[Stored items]
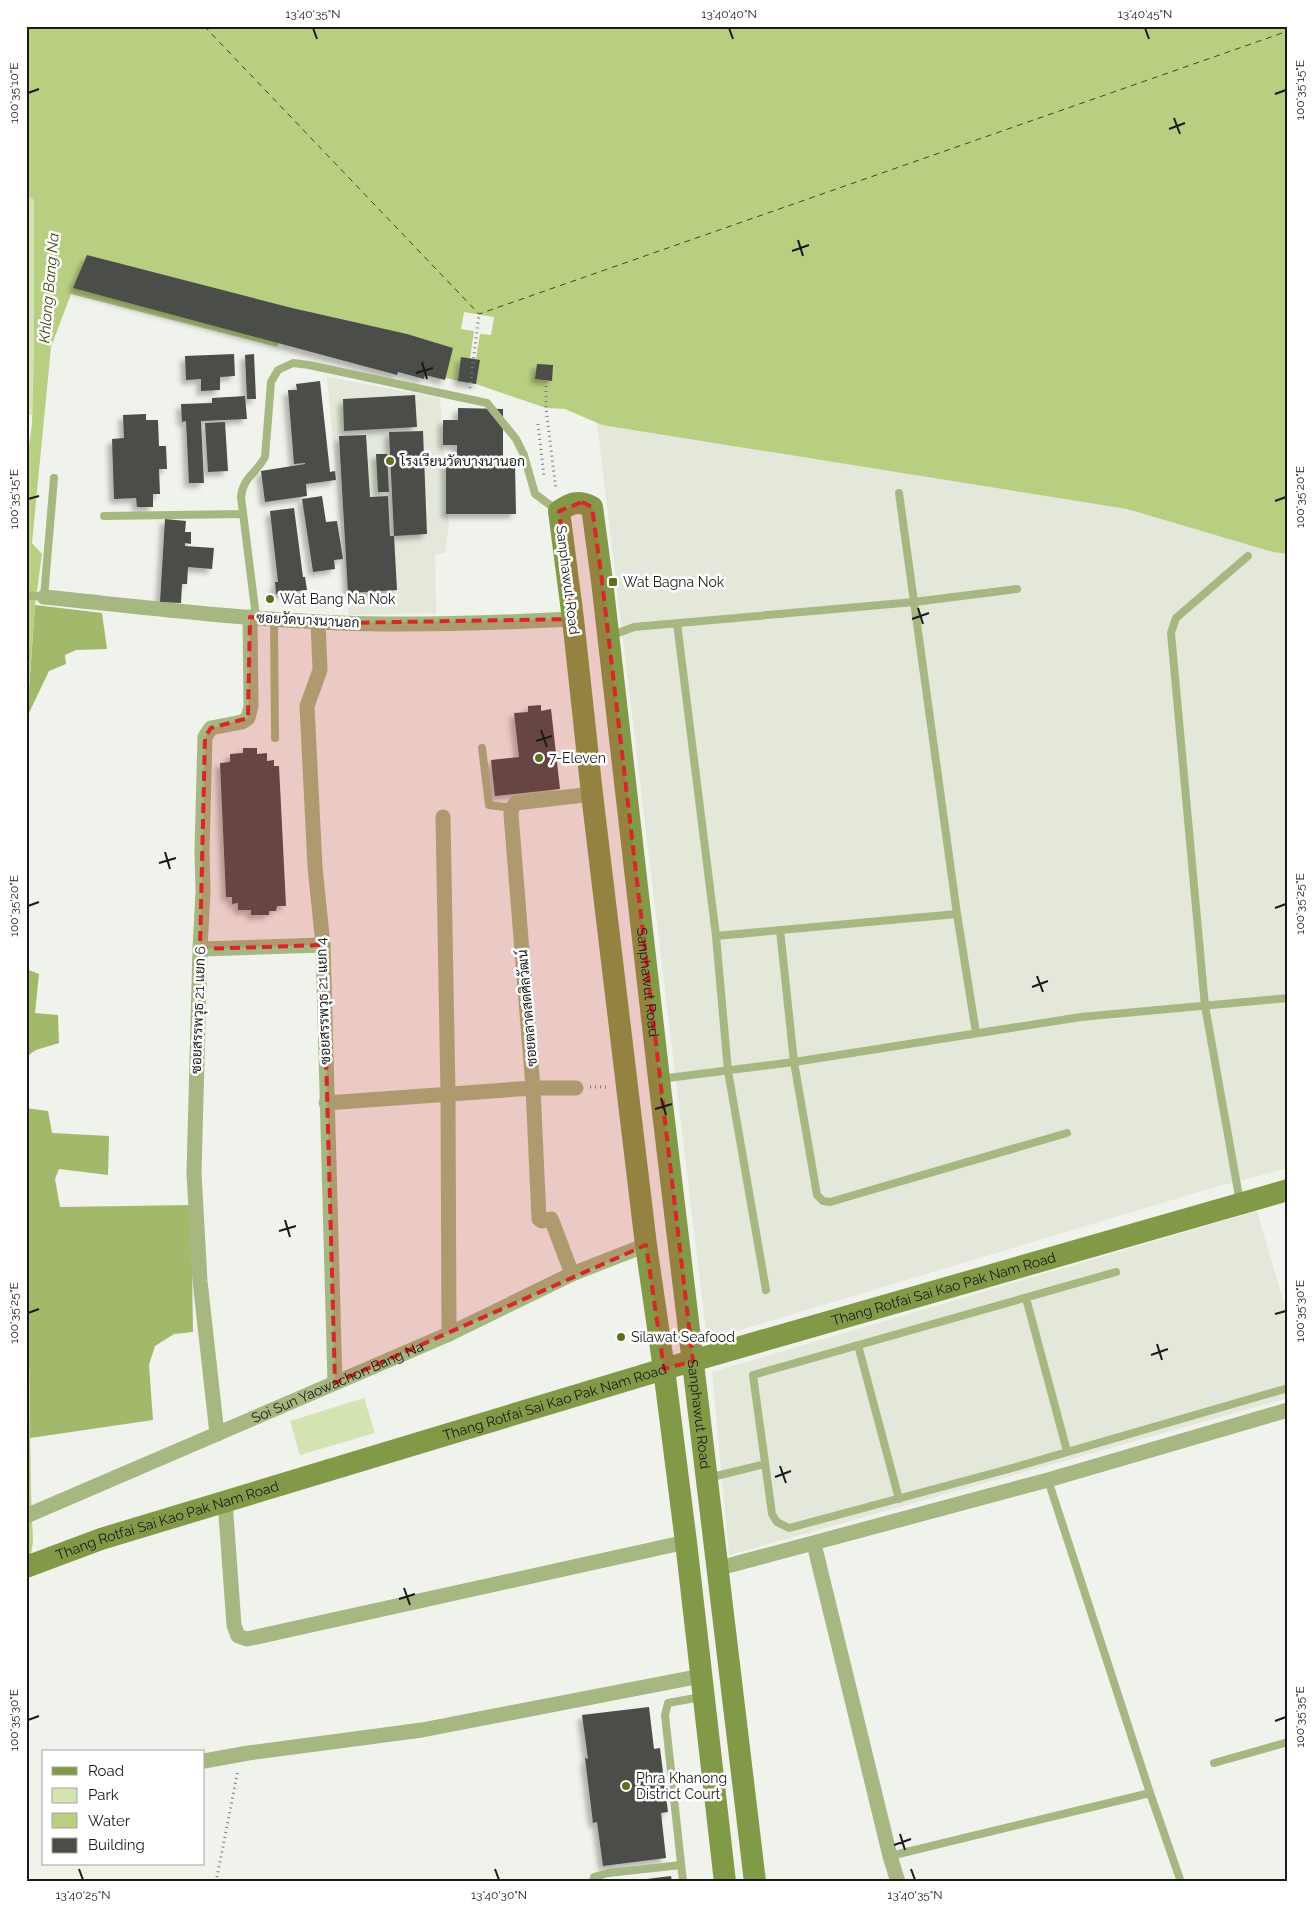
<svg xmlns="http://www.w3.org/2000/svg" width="1314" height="1908" viewBox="0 0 1314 1908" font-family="Raleway,Sarabun,sans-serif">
	<defs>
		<filter id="shadow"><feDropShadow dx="-4.5" dy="4.5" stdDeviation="2.5" flood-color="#0004"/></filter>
	</defs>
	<rect width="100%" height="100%" fill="#f0f2ec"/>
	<path fill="#e3e8db" d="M327 377 440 398 449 524 445 553 435 555 436 613 349 615Z
		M597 423 1127 509 1273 552 1288 554V1168L1212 1188 707 1340Z
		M1257 1211 1288 1317V1398L729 1555 712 1372Z"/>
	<path fill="#d3e3b1" d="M26 195 34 200V345L32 415 26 414Z
		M364 1398 375 1433 300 1455 290 1421Z"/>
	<path fill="#a2b96c" d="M35 605 102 613 107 649 76 650 65 655 66 664 49 671 27 717Z
		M26 969 39 974 35 1013 58 1015 59 1043 36 1050 27 1056Z
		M26 1108 48 1111 52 1133 109 1136 108 1175 59 1169 55 1179 60 1207 191 1205 193 1332 174 1334 155 1346 149 1365 153 1420 30 1438Z"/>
	<path fill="#b8cf82" d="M26 26H1288V554L1273 552 1127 509 602 425 565 409 546 408 476 384 458 381 342 349 290 318 277 347 71 294 51 347 32 543 42 554 35 605 26 730V468L32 424 34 345V200L26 195Z
		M26 1138 31 1494 33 1542 26 1584Z"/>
	<path fill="#f0f2ec" d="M464 312 494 317 491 335 480 334 476 359 470 358 474 331 461 329Z"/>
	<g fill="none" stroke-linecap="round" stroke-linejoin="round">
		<path stroke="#3c4a12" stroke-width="1" stroke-dasharray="6 5" stroke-linecap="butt" d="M204 26 479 314 1288 31"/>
	</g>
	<path fill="#4b4d48" filter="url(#shadow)" d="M87 255 292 308 407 334 453 348 445 380 425 375 424 379 398 372 397 375 73 288Z
		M234 354 235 376 220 377V390L201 391V379L186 380 185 356Z
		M254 354 256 399H247L245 355Z
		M461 357 480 360 476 384 458 381Z
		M537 364 553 365 552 381 535 379Z
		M320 381 330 472 335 471 336 480 306 484 307 496 265 502 261 471 305 464V463L294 464 288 390H297L296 384Z
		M415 395 417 427 344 431 343 399Z
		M245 396 247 419 201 421 204 483H189L186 421 182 422 181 404 212 403V398Z
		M458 408 503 409V465H515L516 514H446V461H457V445H443V420H458Z
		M146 414V420H158L159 446H166L167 469H159L160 494H153V507H137L136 498 114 499 112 439 124 438 123 415Z
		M225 422 228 471 208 472 205 423Z
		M423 431 427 534 394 536 389 432Z
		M366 435 370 497 388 496 390 536H394L397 590 348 593 339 436Z
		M376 454H387L389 492H378Z
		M322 496 326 522 337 521 343 559 334 560 335 569 313 572 302 499Z
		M294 508 303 577H305L307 590 276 594 275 582H278L270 511Z
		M165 519 186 521 185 532H191V544L185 543V546L214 548 212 569 188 567 187 584H182L181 603 160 602Z
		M541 705V711L551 709 560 789 495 796 491 760 519 757 514 713 528 712V706Z
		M243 748H257V754L267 753V761L274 760V766H279L286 906H277L276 911H269V915H251V910H238V903L232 904V897H226L220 763 230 762V754L243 753Z
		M649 1707 654 1749 660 1748 668 1812 661 1813 666 1858 603 1866 597 1822 593 1823 585 1758 588 1759 582 1715Z
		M671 1876 672 1882H631V1881Z"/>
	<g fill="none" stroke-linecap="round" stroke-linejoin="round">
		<path stroke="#7b7d79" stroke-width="3" stroke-dasharray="1 4" stroke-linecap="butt" d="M546 381V408L556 490
			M470 388 479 314
			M538 424 544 477
			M590 1087H609
			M216 1882 238 1770"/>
		<path stroke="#a6b782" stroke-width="8" d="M104 516 243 514
			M26 595 44 597 54 478
			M256 617 241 497C243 477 256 474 265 457L271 382 278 370 293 363 309 365 487 403 516 439 524 455 535 494 557 510
			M274 618 275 738
			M677 623 716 936 728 1071 766 1290
			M610 636 634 627 914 602 1017 589
			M482 748 489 805 512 808
			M957 914 976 1033
			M780 930 794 1062 817 1195 823 1201 830 1202 1067 1133
			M716 936 957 914 899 493
			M660 1079 794 1062 1081 1017 1288 998
			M1240 1202 1205 1006 1171 633 1176 618 1248 556
			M1116 1272 753 1375 772 1514 777 1522 789 1528 1016 1467 1288 1388
			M1026 1298 1067 1451
			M858 1345 899 1499
			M708 1478 765 1464
			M1048 1480 1150 1793 1181 1882
			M1214 1763 1288 1742
			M890 1856 1150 1793
			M593 1882 594 1877 608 1873 681 1865
			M683 1882 665 1715 668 1703 701 1697"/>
		<g stroke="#a6b782" stroke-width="15">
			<path d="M44 597C142 607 240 619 339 623 417 626 495 623 573 619"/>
			<path d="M318 622 320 670 307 706 315 867 323 945 335 1383"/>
			<path d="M443 817 448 1094 449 1334"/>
			<path d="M200 949 323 945"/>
			<path d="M326 1103 533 1088H576"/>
			<path d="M572 1274 552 1221 551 1219 542 1221 539 1219 533 1088 511 814 512 808 516 803 592 794"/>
			<path d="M217 1434 200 1281 194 1173 200 949 203 892 202 851 205 737 211 728 242 722 248 718 251 706 250 617"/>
			<path d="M225 1501 234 1625 238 1636 247 1639 686 1542"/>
			<path id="s1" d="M26 1516 449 1334 572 1274 646 1245"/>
			<path d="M814 1544 890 1856 898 1882"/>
			<path d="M716 1569 1048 1480 1288 1410"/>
			<path d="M204 1761 248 1753 422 1730 701 1676"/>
		</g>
		<g stroke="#829947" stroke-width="22">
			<path id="s2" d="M26 1567 101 1539 664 1369 1288 1190"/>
			<path id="s3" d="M725 1882 686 1542 664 1369 646 1245 592 794 573 619 559 511C571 503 578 500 592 507L602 581 659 1079 755 1882"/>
		</g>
	</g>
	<path fill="#d62828" fill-opacity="0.2" stroke="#d62828" stroke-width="4" stroke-dasharray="10 6" stroke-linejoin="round" d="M582 502 592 507 602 581 693 1361 664 1369 646 1245 335 1383 323 945 200 949 205 737 211 728 248 718 250 617 339 623 573 619 559 511Z"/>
	<path fill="none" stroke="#1a1b19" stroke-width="2" d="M313 28 317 39M729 28 733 39M1145 28 1149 39M28 93 39 89M1275 94 1286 90M1174 118 1180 134M1169 129 1185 123M798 240 803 256M792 251 809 245M422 362 427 379M416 373 433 368M28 499 39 496M1275 501 1286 497M918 608 923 624M912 619 929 613M541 730 547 747M536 741 552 736M165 852 170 869M159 863 176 858M28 906 39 902M1275 908 1286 904M1037 976 1043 992M1032 987 1048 981M661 1098 666 1115M655 1109 672 1104M285 1220 290 1237M279 1231 296 1226M28 1313 39 1309M1275 1314 1286 1311M1157 1344 1162 1360M1151 1355 1168 1349M780 1466 786 1483M775 1477 791 1471M404 1588 410 1605M399 1599 415 1594M28 1720 39 1716M1275 1721 1286 1717M900 1834 905 1850M894 1845 911 1839M79 1869 83 1880M495 1869 499 1880M911 1869 915 1880"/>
	<g fill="#5c701e" stroke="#fff" stroke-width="2">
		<circle cx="390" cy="461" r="5"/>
		<rect x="608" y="577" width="10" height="10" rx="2.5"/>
		<circle cx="270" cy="599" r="5"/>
		<circle cx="539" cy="758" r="5"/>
		<circle cx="621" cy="1337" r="5"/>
		<circle cx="626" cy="1786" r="5"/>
	</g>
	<g text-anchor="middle" stroke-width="5" stroke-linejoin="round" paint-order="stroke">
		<g font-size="14" fill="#1a1b19" stroke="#fff" text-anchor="start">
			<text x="400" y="466">โรงเรียนวัดบางนานอก</text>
			<text x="623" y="587">Wat Bagna Nok</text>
			<text x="280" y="604">Wat Bang Na Nok</text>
			<text x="549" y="763">7-Eleven</text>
			<text x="631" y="1342">Silawat Seafood</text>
			<text x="636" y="1783">Phra Khanong<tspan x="636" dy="16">District Court</tspan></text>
		</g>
		<g font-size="14" fill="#1a1b19" stroke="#fff">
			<text transform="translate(568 580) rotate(83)" y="5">Sanphawut Road</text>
			<text transform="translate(308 620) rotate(3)" y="5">ซอยวัดบางนานอก</text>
			<text dy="5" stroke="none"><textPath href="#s3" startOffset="1895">Sanphawut Road</textPath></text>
			<text transform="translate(323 1001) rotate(-92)" y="5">ซอยสรรพวุธ 21 แยก 4</text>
			<text transform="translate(527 1008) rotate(-95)" y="5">ซอยตลาดสดศิลวัฒน์</text>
			<text transform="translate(198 1010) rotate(-88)" y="5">ซอยสรรพวุธ 21 แยก 6</text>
			<text dy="5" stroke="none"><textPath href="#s2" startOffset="959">Thang Rotfai Sai Kao Pak Nam Road</textPath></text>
			<text dy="5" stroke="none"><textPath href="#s1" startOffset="339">Soi Sun Yaowachon Bang Na</textPath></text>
			<text dy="5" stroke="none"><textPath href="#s2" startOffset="554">Thang Rotfai Sai Kao Pak Nam Road</textPath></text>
			<text dy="5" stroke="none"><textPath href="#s3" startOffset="2330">Sanphawut Road</textPath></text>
			<text dy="5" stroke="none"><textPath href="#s2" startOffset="149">Thang Rotfai Sai Kao Pak Nam Road</textPath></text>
		</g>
		<g font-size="15" font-style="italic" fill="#3c4a12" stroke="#fff">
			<text transform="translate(49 288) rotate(-85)" y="5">Khlong Bang Na</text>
		</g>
	</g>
	<rect width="1314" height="1908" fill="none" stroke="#ffffff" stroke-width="55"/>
	<rect x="42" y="1750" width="162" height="115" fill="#ffffff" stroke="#a3a4a3"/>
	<rect x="52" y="1767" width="25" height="8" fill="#829947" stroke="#a3a4a3"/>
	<text x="88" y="1776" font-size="15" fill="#1a1b19">Road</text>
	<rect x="52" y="1788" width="25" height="15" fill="#d3e3b1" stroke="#a3a4a3"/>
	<text x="88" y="1800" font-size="15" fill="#1a1b19">Park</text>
	<rect x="52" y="1813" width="25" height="15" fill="#b8cf82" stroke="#a3a4a3"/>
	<text x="88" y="1826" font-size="15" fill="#1a1b19">Water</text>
	<rect x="52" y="1838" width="25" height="15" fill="#4b4d48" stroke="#a3a4a3"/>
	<text x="88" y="1850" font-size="15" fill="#1a1b19">Building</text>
	<rect x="28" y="28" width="1258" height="1852" fill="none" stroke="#1a1b19" stroke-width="2"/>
	<g font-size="12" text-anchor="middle" fill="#1a1b19">
		<text x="313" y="18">13°40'35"N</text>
		<text x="729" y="18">13°40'40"N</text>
		<text x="1145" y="18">13°40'45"N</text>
		<text transform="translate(1300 90) rotate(-90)" y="4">100°35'15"E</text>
		<text transform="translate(14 93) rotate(-90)" y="4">100°35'10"E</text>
		<text transform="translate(1300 497) rotate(-90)" y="4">100°35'20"E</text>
		<text transform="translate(14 499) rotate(-90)" y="4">100°35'15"E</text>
		<text transform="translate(1300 904) rotate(-90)" y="4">100°35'25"E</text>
		<text transform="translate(14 906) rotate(-90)" y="4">100°35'20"E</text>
		<text transform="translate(1300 1311) rotate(-90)" y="4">100°35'30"E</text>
		<text transform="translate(14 1313) rotate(-90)" y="4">100°35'25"E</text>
		<text transform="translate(1300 1717) rotate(-90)" y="4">100°35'35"E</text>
		<text transform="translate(14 1720) rotate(-90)" y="4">100°35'30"E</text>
		<text x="83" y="1899">13°40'25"N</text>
		<text x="499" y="1899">13°40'30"N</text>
		<text x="915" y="1899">13°40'35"N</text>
	</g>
</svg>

[TASK REQUIREMENTS]
Could you write out, exactly as they stand, only the lines above that begin at the line with "M26 1138 31" and stop after the line with "M541 705V711L551 709"?

[RESULT OF THE TASK]
		M26 1138 31 1494 33 1542 26 1584Z"/>
	<path fill="#f0f2ec" d="M464 312 494 317 491 335 480 334 476 359 470 358 474 331 461 329Z"/>
	<g fill="none" stroke-linecap="round" stroke-linejoin="round">
		<path stroke="#3c4a12" stroke-width="1" stroke-dasharray="6 5" stroke-linecap="butt" d="M204 26 479 314 1288 31"/>
	</g>
	<path fill="#4b4d48" filter="url(#shadow)" d="M87 255 292 308 407 334 453 348 445 380 425 375 424 379 398 372 397 375 73 288Z
		M234 354 235 376 220 377V390L201 391V379L186 380 185 356Z
		M254 354 256 399H247L245 355Z
		M461 357 480 360 476 384 458 381Z
		M537 364 553 365 552 381 535 379Z
		M320 381 330 472 335 471 336 480 306 484 307 496 265 502 261 471 305 464V463L294 464 288 390H297L296 384Z
		M415 395 417 427 344 431 343 399Z
		M245 396 247 419 201 421 204 483H189L186 421 182 422 181 404 212 403V398Z
		M458 408 503 409V465H515L516 514H446V461H457V445H443V420H458Z
		M146 414V420H158L159 446H166L167 469H159L160 494H153V507H137L136 498 114 499 112 439 124 438 123 415Z
		M225 422 228 471 208 472 205 423Z
		M423 431 427 534 394 536 389 432Z
		M366 435 370 497 388 496 390 536H394L397 590 348 593 339 436Z
		M376 454H387L389 492H378Z
		M322 496 326 522 337 521 343 559 334 560 335 569 313 572 302 499Z
		M294 508 303 577H305L307 590 276 594 275 582H278L270 511Z
		M165 519 186 521 185 532H191V544L185 543V546L214 548 212 569 188 567 187 584H182L181 603 160 602Z
		M541 705V711L551 709 560 789 495 796 491 760 519 757 514 713 528 712V706Z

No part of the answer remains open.